**WHAT TO DO**
A complete answer lists every line of the material where the string "carcinoma" occurs.

**DATA EXTRACT**

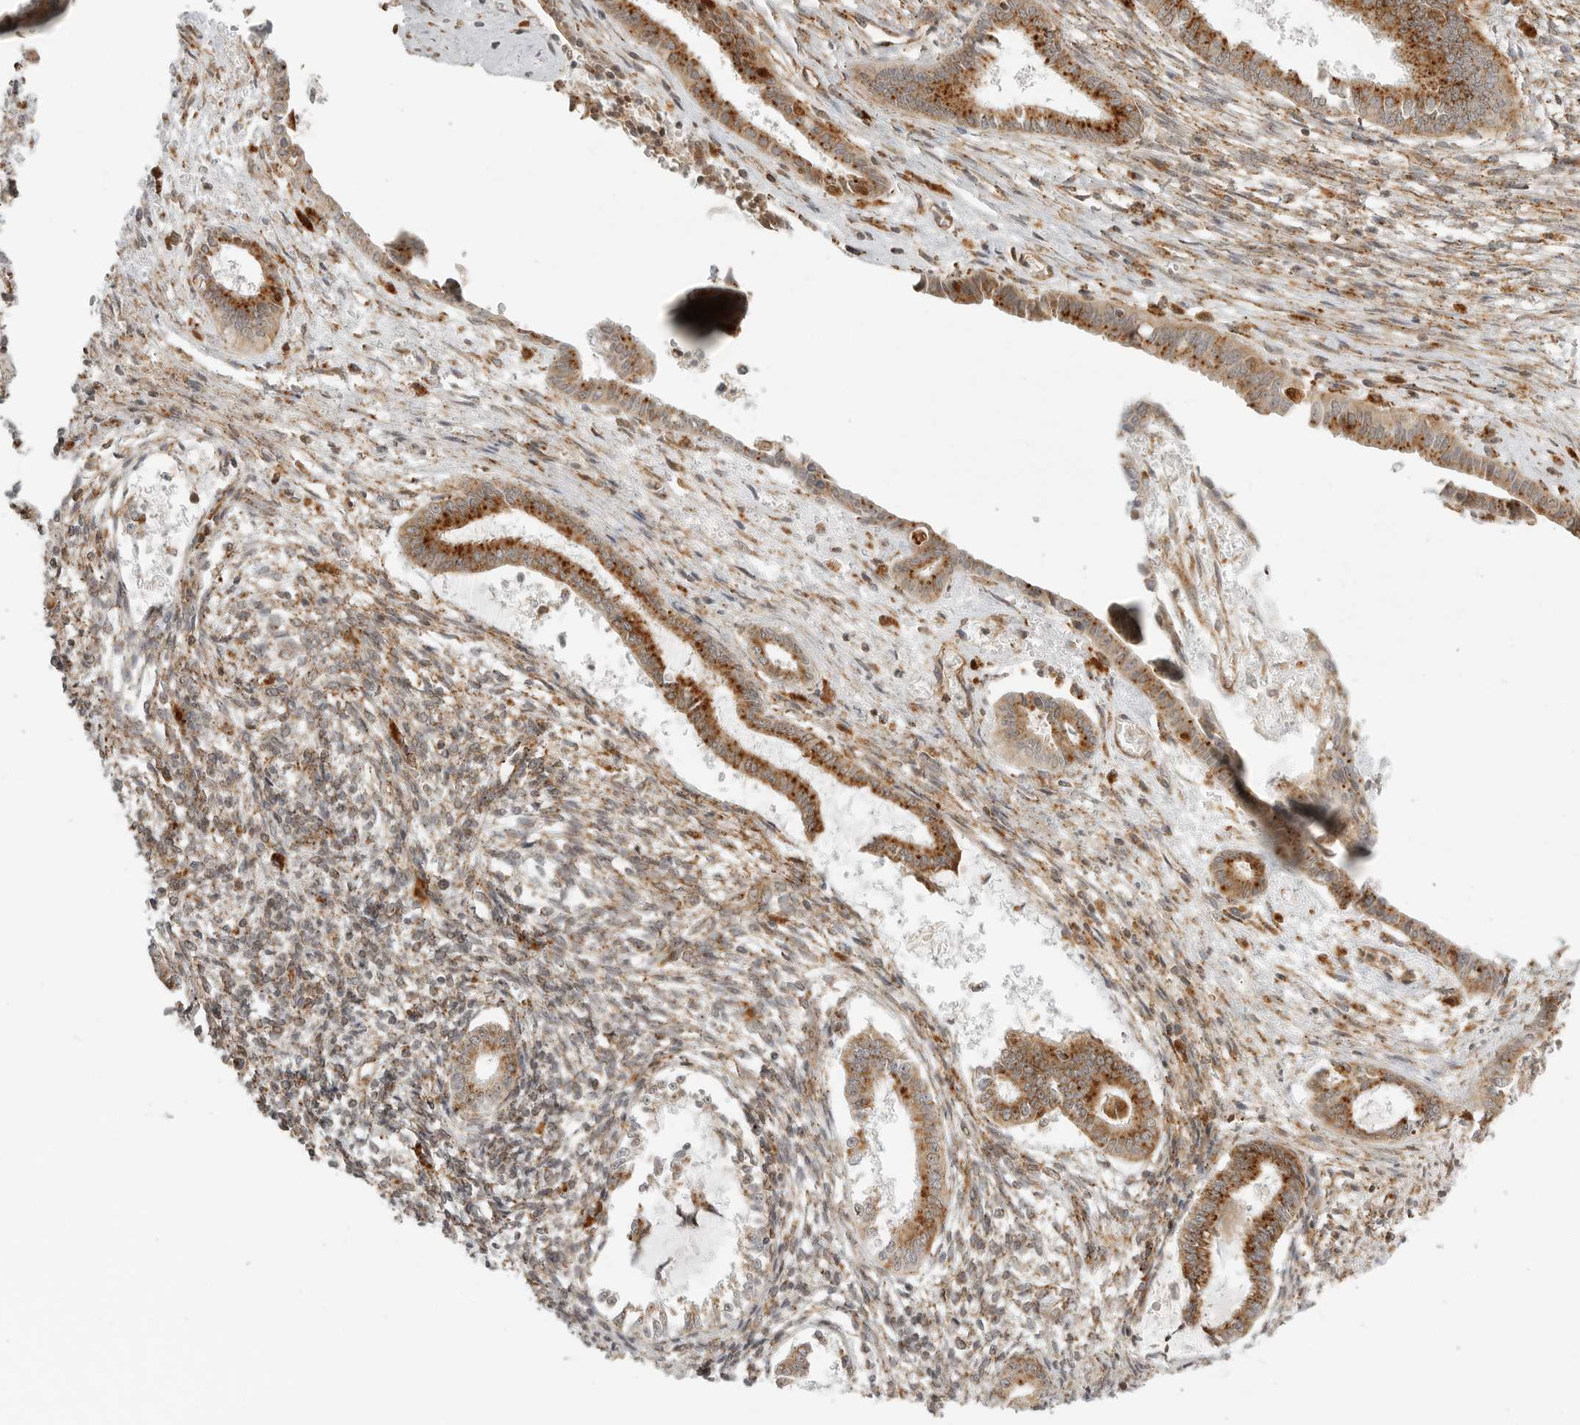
{"staining": {"intensity": "moderate", "quantity": ">75%", "location": "cytoplasmic/membranous"}, "tissue": "endometrium", "cell_type": "Cells in endometrial stroma", "image_type": "normal", "snomed": [{"axis": "morphology", "description": "Normal tissue, NOS"}, {"axis": "topography", "description": "Endometrium"}], "caption": "The immunohistochemical stain labels moderate cytoplasmic/membranous positivity in cells in endometrial stroma of benign endometrium.", "gene": "IDUA", "patient": {"sex": "female", "age": 56}}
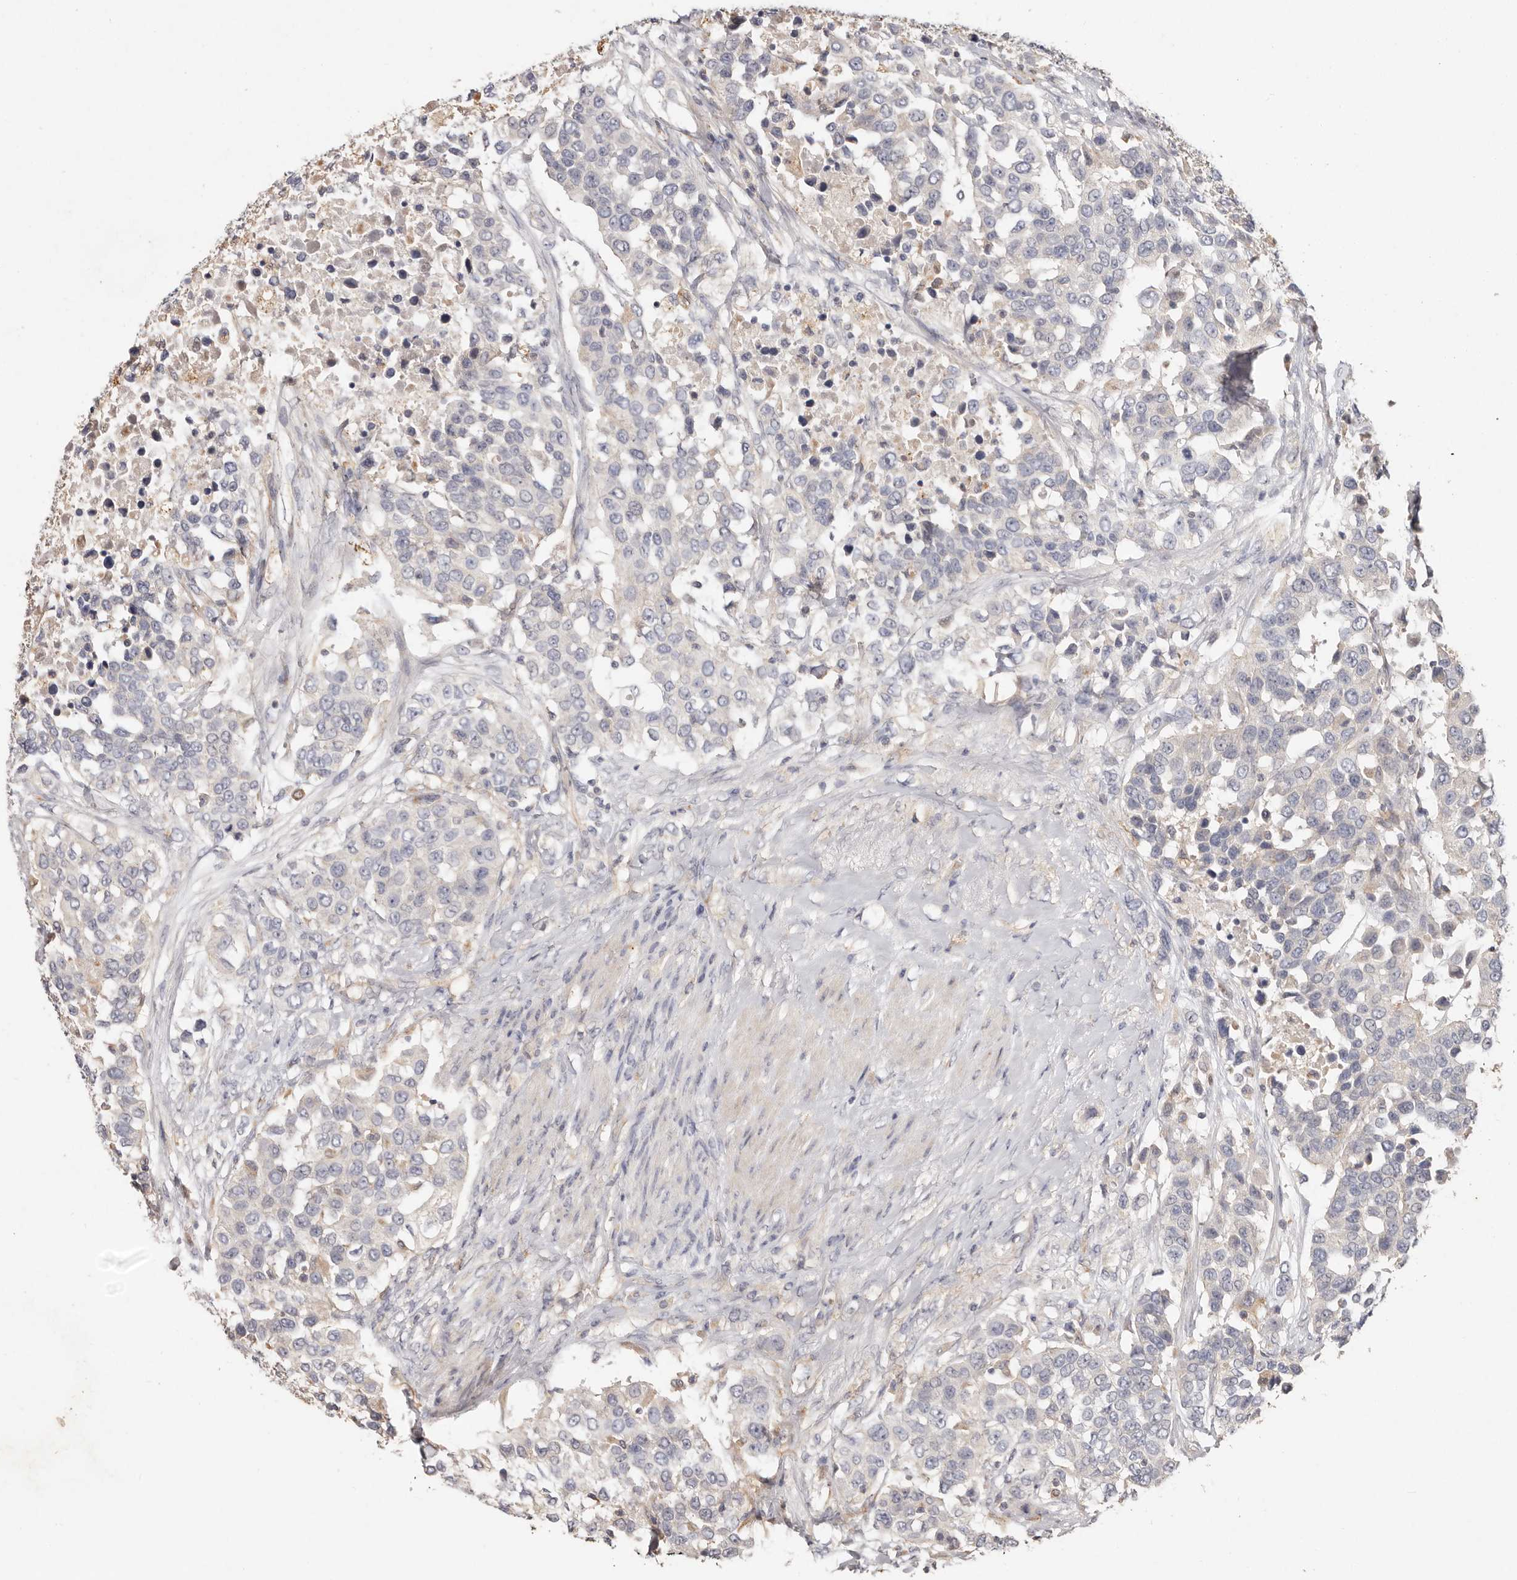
{"staining": {"intensity": "negative", "quantity": "none", "location": "none"}, "tissue": "urothelial cancer", "cell_type": "Tumor cells", "image_type": "cancer", "snomed": [{"axis": "morphology", "description": "Urothelial carcinoma, High grade"}, {"axis": "topography", "description": "Urinary bladder"}], "caption": "An IHC image of urothelial cancer is shown. There is no staining in tumor cells of urothelial cancer. (DAB (3,3'-diaminobenzidine) immunohistochemistry (IHC) visualized using brightfield microscopy, high magnification).", "gene": "THBS3", "patient": {"sex": "female", "age": 80}}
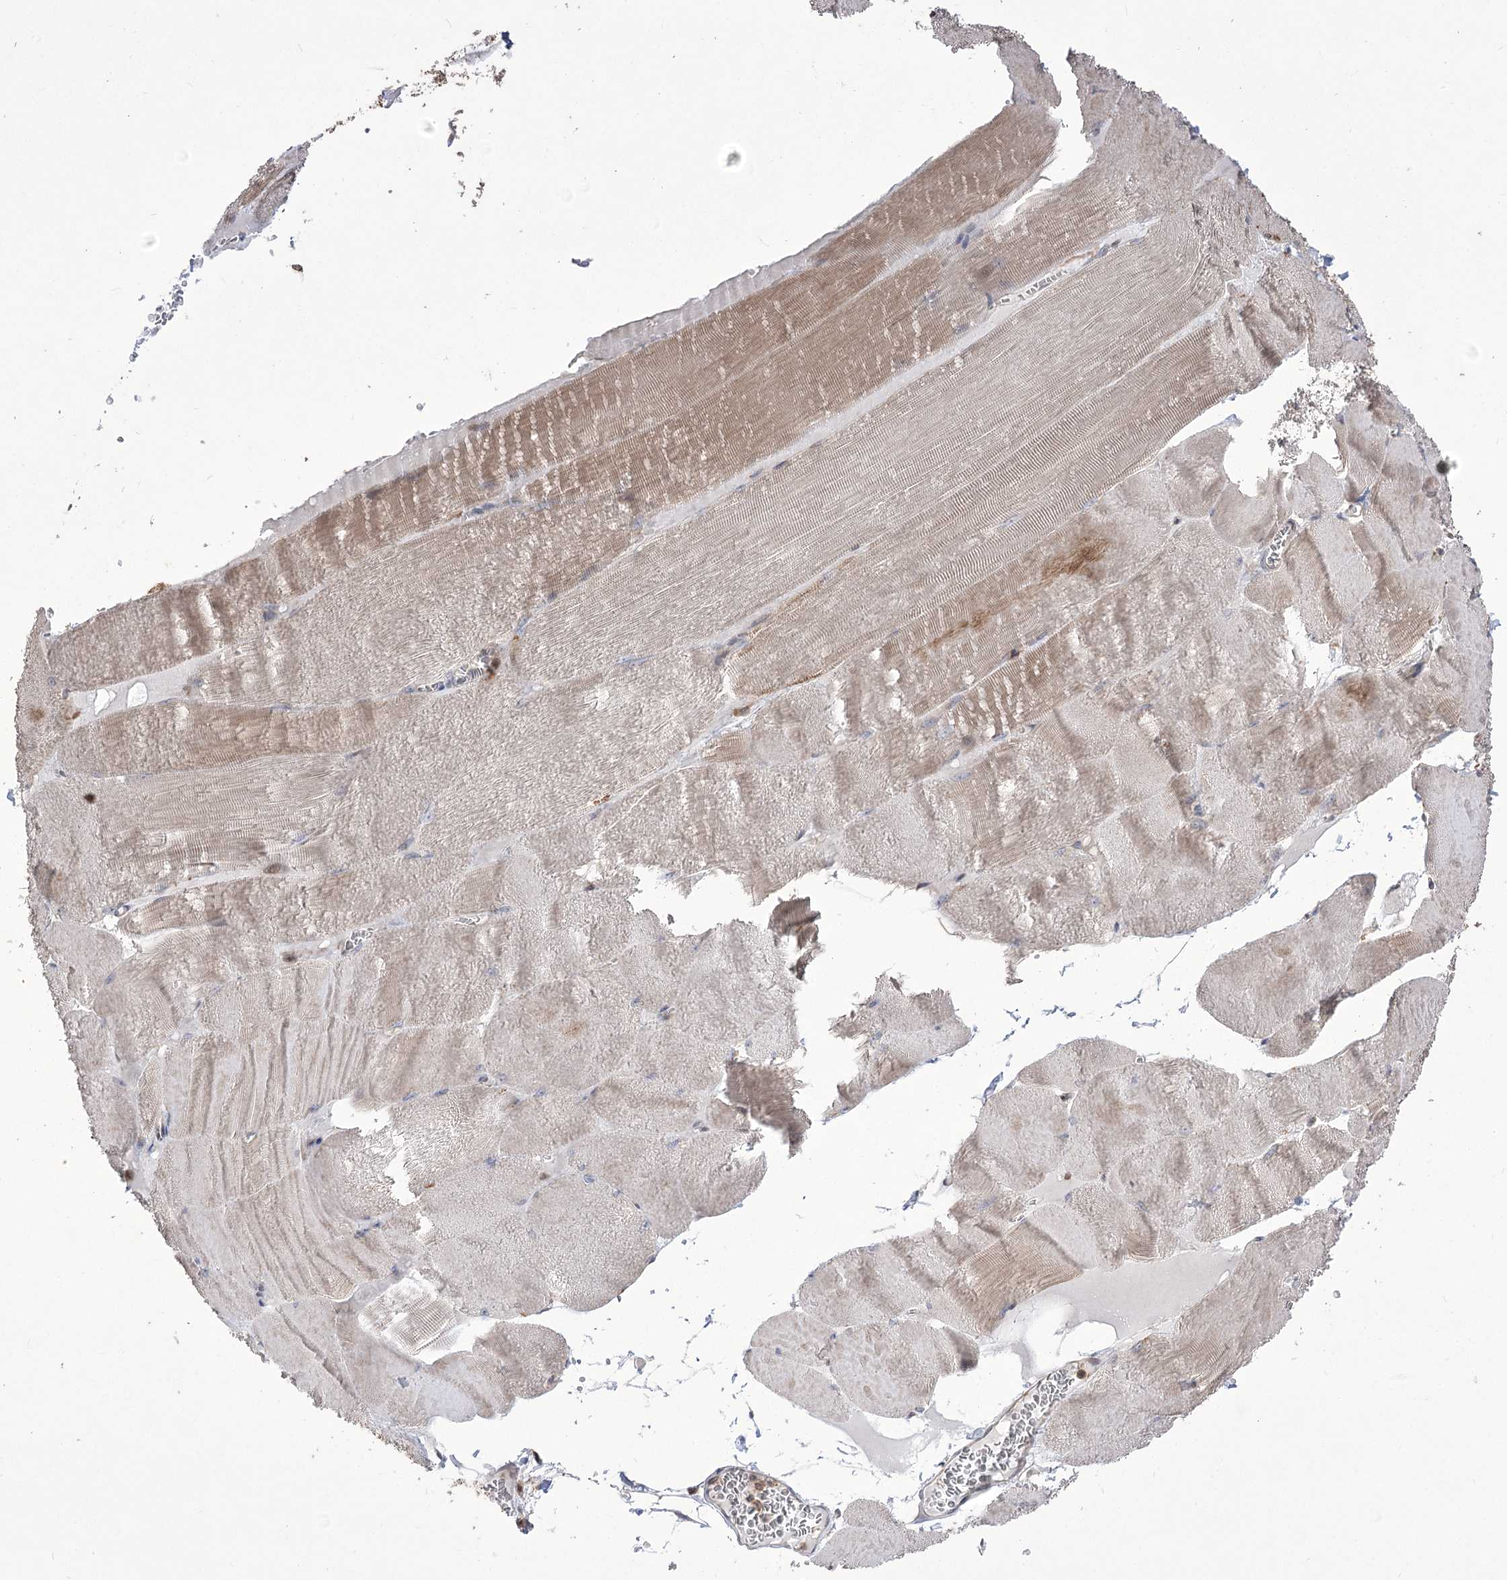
{"staining": {"intensity": "weak", "quantity": "<25%", "location": "cytoplasmic/membranous"}, "tissue": "skeletal muscle", "cell_type": "Myocytes", "image_type": "normal", "snomed": [{"axis": "morphology", "description": "Normal tissue, NOS"}, {"axis": "morphology", "description": "Basal cell carcinoma"}, {"axis": "topography", "description": "Skeletal muscle"}], "caption": "High power microscopy histopathology image of an IHC histopathology image of benign skeletal muscle, revealing no significant expression in myocytes.", "gene": "XYLB", "patient": {"sex": "female", "age": 64}}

**REPLY TO THE EXERCISE**
{"staining": {"intensity": "negative", "quantity": "none", "location": "none"}, "tissue": "urothelial cancer", "cell_type": "Tumor cells", "image_type": "cancer", "snomed": [{"axis": "morphology", "description": "Urothelial carcinoma, High grade"}, {"axis": "topography", "description": "Urinary bladder"}], "caption": "An IHC image of urothelial cancer is shown. There is no staining in tumor cells of urothelial cancer. (DAB (3,3'-diaminobenzidine) immunohistochemistry (IHC) visualized using brightfield microscopy, high magnification).", "gene": "THBS3", "patient": {"sex": "female", "age": 80}}
{"staining": {"intensity": "weak", "quantity": "<25%", "location": "cytoplasmic/membranous"}, "tissue": "skeletal muscle", "cell_type": "Myocytes", "image_type": "normal", "snomed": [{"axis": "morphology", "description": "Normal tissue, NOS"}, {"axis": "morphology", "description": "Basal cell carcinoma"}, {"axis": "topography", "description": "Skeletal muscle"}], "caption": "High power microscopy histopathology image of an IHC histopathology image of benign skeletal muscle, revealing no significant expression in myocytes.", "gene": "XYLB", "patient": {"sex": "female", "age": 64}}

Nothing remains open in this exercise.